• **Task statement**: Return each line of the records with nothing changed, pictures excepted.

• **Given data**:
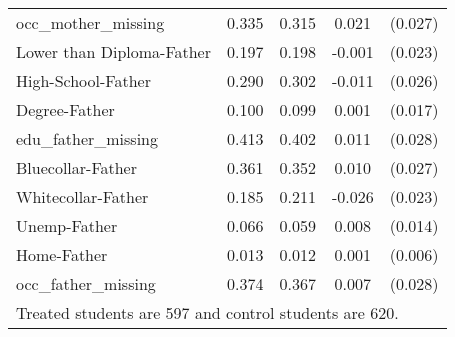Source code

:\begin{table}[htbp]
\begin{tabular}{l*{1}{cccc}}
occ\_mother\_missing  &       0.335&       0.315&       0.021         &     (0.027)\\
Lower than Diploma-Father&       0.197&       0.198&      -0.001         &     (0.023)\\
High-School-Father  &       0.290&       0.302&      -0.011         &     (0.026)\\
Degree-Father       &       0.100&       0.099&       0.001         &     (0.017)\\
edu\_father\_missing  &       0.413&       0.402&       0.011         &     (0.028)\\
Bluecollar-Father   &       0.361&       0.352&       0.010         &     (0.027)\\
Whitecollar-Father  &       0.185&       0.211&      -0.026         &     (0.023)\\
Unemp-Father        &       0.066&       0.059&       0.008         &     (0.014)\\
Home-Father         &       0.013&       0.012&       0.001         &     (0.006)\\
occ\_father\_missing  &       0.374&       0.367&       0.007         &     (0.028)\\
\hline\hline
\multicolumn{5}{l}{\footnotesize Treated students are 597 and control students are 620.}\\
\end{tabular}
\end{table}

• **Task response**:
Source code

:\begin{table}[htbp]
\begin{tabular}{l*{1}{cccc}}
occ\_mother\_missing  &       0.335&       0.315&       0.021         &     (0.027)\\
Lower than Diploma-Father&       0.197&       0.198&      -0.001         &     (0.023)\\
High-School-Father  &       0.290&       0.302&      -0.011         &     (0.026)\\
Degree-Father       &       0.100&       0.099&       0.001         &     (0.017)\\
edu\_father\_missing  &       0.413&       0.402&       0.011         &     (0.028)\\
Bluecollar-Father   &       0.361&       0.352&       0.010         &     (0.027)\\
Whitecollar-Father  &       0.185&       0.211&      -0.026         &     (0.023)\\
Unemp-Father        &       0.066&       0.059&       0.008         &     (0.014)\\
Home-Father         &       0.013&       0.012&       0.001         &     (0.006)\\
occ\_father\_missing  &       0.374&       0.367&       0.007         &     (0.028)\\
\hline\hline
\multicolumn{5}{l}{\footnotesize Treated students are 597 and control students are 620.}\\
\end{tabular}
\end{table}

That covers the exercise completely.